**What to work on:** Your answer must consist of the records exactly as given, with no pictures included.

**Stored data entries:**
== == ==
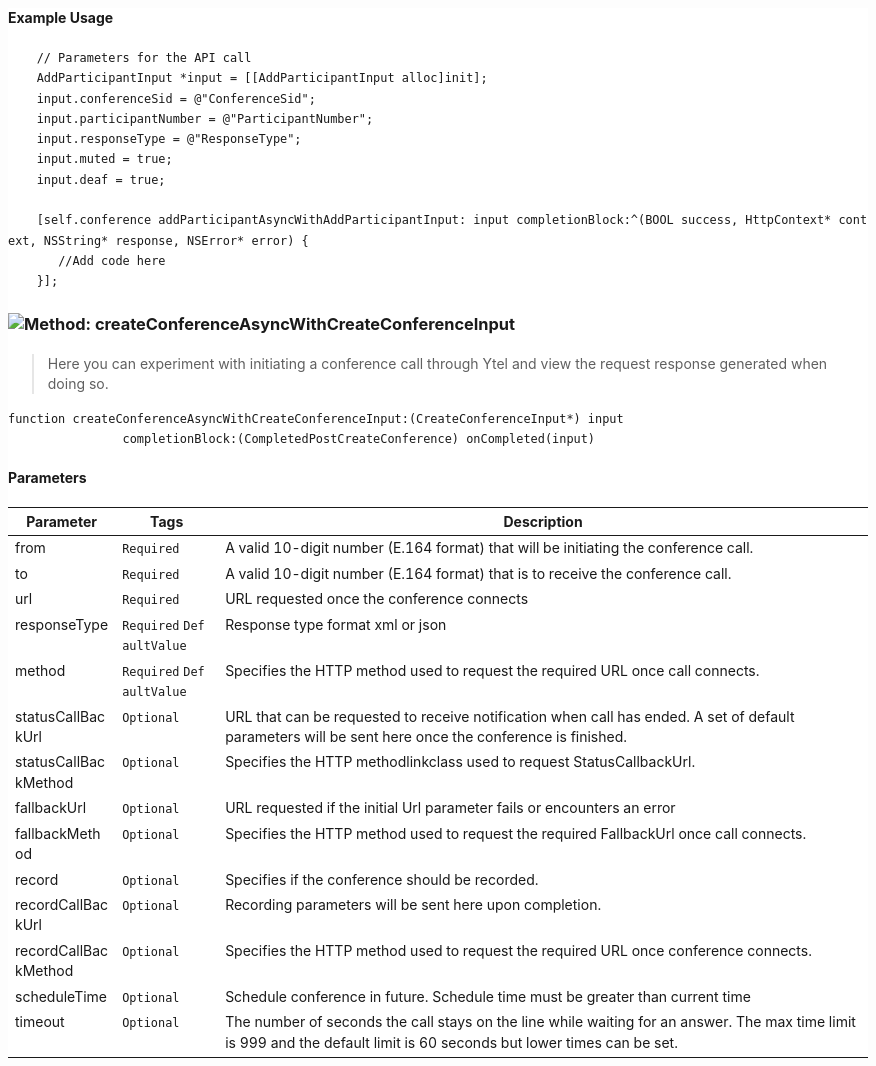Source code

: 



#### Example Usage

```objc
    // Parameters for the API call
    AddParticipantInput *input = [[AddParticipantInput alloc]init];
    input.conferenceSid = @"ConferenceSid";
    input.participantNumber = @"ParticipantNumber";
    input.responseType = @"ResponseType";
    input.muted = true;
    input.deaf = true;

    [self.conference addParticipantAsyncWithAddParticipantInput: input completionBlock:^(BOOL success, HttpContext* context, NSString* response, NSError* error) { 
       //Add code here
    }];
```


### <a name="create_conference_async_with_create_conference_input"></a>![Method: ](https://apidocs.io/img/method.png ".ConferenceController.createConferenceAsyncWithCreateConferenceInput") createConferenceAsyncWithCreateConferenceInput

> Here you can experiment with initiating a conference call through Ytel and view the request response generated when doing so.


```objc
function createConferenceAsyncWithCreateConferenceInput:(CreateConferenceInput*) input
                completionBlock:(CompletedPostCreateConference) onCompleted(input)
```

#### Parameters

| Parameter | Tags | Description |
|-----------|------|-------------|
| from |  ``` Required ```  | A valid 10-digit number (E.164 format) that will be initiating the conference call. |
| to |  ``` Required ```  | A valid 10-digit number (E.164 format) that is to receive the conference call. |
| url |  ``` Required ```  | URL requested once the conference connects |
| responseType |  ``` Required ```  ``` DefaultValue ```  | Response type format xml or json |
| method |  ``` Required ```  ``` DefaultValue ```  | Specifies the HTTP method used to request the required URL once call connects. |
| statusCallBackUrl |  ``` Optional ```  | URL that can be requested to receive notification when call has ended. A set of default parameters will be sent here once the conference is finished. |
| statusCallBackMethod |  ``` Optional ```  | Specifies the HTTP methodlinkclass used to request StatusCallbackUrl. |
| fallbackUrl |  ``` Optional ```  | URL requested if the initial Url parameter fails or encounters an error |
| fallbackMethod |  ``` Optional ```  | Specifies the HTTP method used to request the required FallbackUrl once call connects. |
| record |  ``` Optional ```  | Specifies if the conference should be recorded. |
| recordCallBackUrl |  ``` Optional ```  | Recording parameters will be sent here upon completion. |
| recordCallBackMethod |  ``` Optional ```  | Specifies the HTTP method used to request the required URL once conference connects. |
| scheduleTime |  ``` Optional ```  | Schedule conference in future. Schedule time must be greater than current time |
| timeout |  ``` Optional ```  | The number of seconds the call stays on the line while waiting for an answer. The max time limit is 999 and the default limit is 60 seconds but lower times can be set. |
== == ==
**Worked solution:**
Source code

: 



#### Example Usage

```objc
    // Parameters for the API call
    AddParticipantInput *input = [[AddParticipantInput alloc]init];
    input.conferenceSid = @"ConferenceSid";
    input.participantNumber = @"ParticipantNumber";
    input.responseType = @"ResponseType";
    input.muted = true;
    input.deaf = true;

    [self.conference addParticipantAsyncWithAddParticipantInput: input completionBlock:^(BOOL success, HttpContext* context, NSString* response, NSError* error) { 
       //Add code here
    }];
```


### <a name="create_conference_async_with_create_conference_input"></a>![Method: ](https://apidocs.io/img/method.png ".ConferenceController.createConferenceAsyncWithCreateConferenceInput") createConferenceAsyncWithCreateConferenceInput

> Here you can experiment with initiating a conference call through Ytel and view the request response generated when doing so.


```objc
function createConferenceAsyncWithCreateConferenceInput:(CreateConferenceInput*) input
                completionBlock:(CompletedPostCreateConference) onCompleted(input)
```

#### Parameters

| Parameter | Tags | Description |
|-----------|------|-------------|
| from |  ``` Required ```  | A valid 10-digit number (E.164 format) that will be initiating the conference call. |
| to |  ``` Required ```  | A valid 10-digit number (E.164 format) that is to receive the conference call. |
| url |  ``` Required ```  | URL requested once the conference connects |
| responseType |  ``` Required ```  ``` DefaultValue ```  | Response type format xml or json |
| method |  ``` Required ```  ``` DefaultValue ```  | Specifies the HTTP method used to request the required URL once call connects. |
| statusCallBackUrl |  ``` Optional ```  | URL that can be requested to receive notification when call has ended. A set of default parameters will be sent here once the conference is finished. |
| statusCallBackMethod |  ``` Optional ```  | Specifies the HTTP methodlinkclass used to request StatusCallbackUrl. |
| fallbackUrl |  ``` Optional ```  | URL requested if the initial Url parameter fails or encounters an error |
| fallbackMethod |  ``` Optional ```  | Specifies the HTTP method used to request the required FallbackUrl once call connects. |
| record |  ``` Optional ```  | Specifies if the conference should be recorded. |
| recordCallBackUrl |  ``` Optional ```  | Recording parameters will be sent here upon completion. |
| recordCallBackMethod |  ``` Optional ```  | Specifies the HTTP method used to request the required URL once conference connects. |
| scheduleTime |  ``` Optional ```  | Schedule conference in future. Schedule time must be greater than current time |
| timeout |  ``` Optional ```  | The number of seconds the call stays on the line while waiting for an answer. The max time limit is 999 and the default limit is 60 seconds but lower times can be set. |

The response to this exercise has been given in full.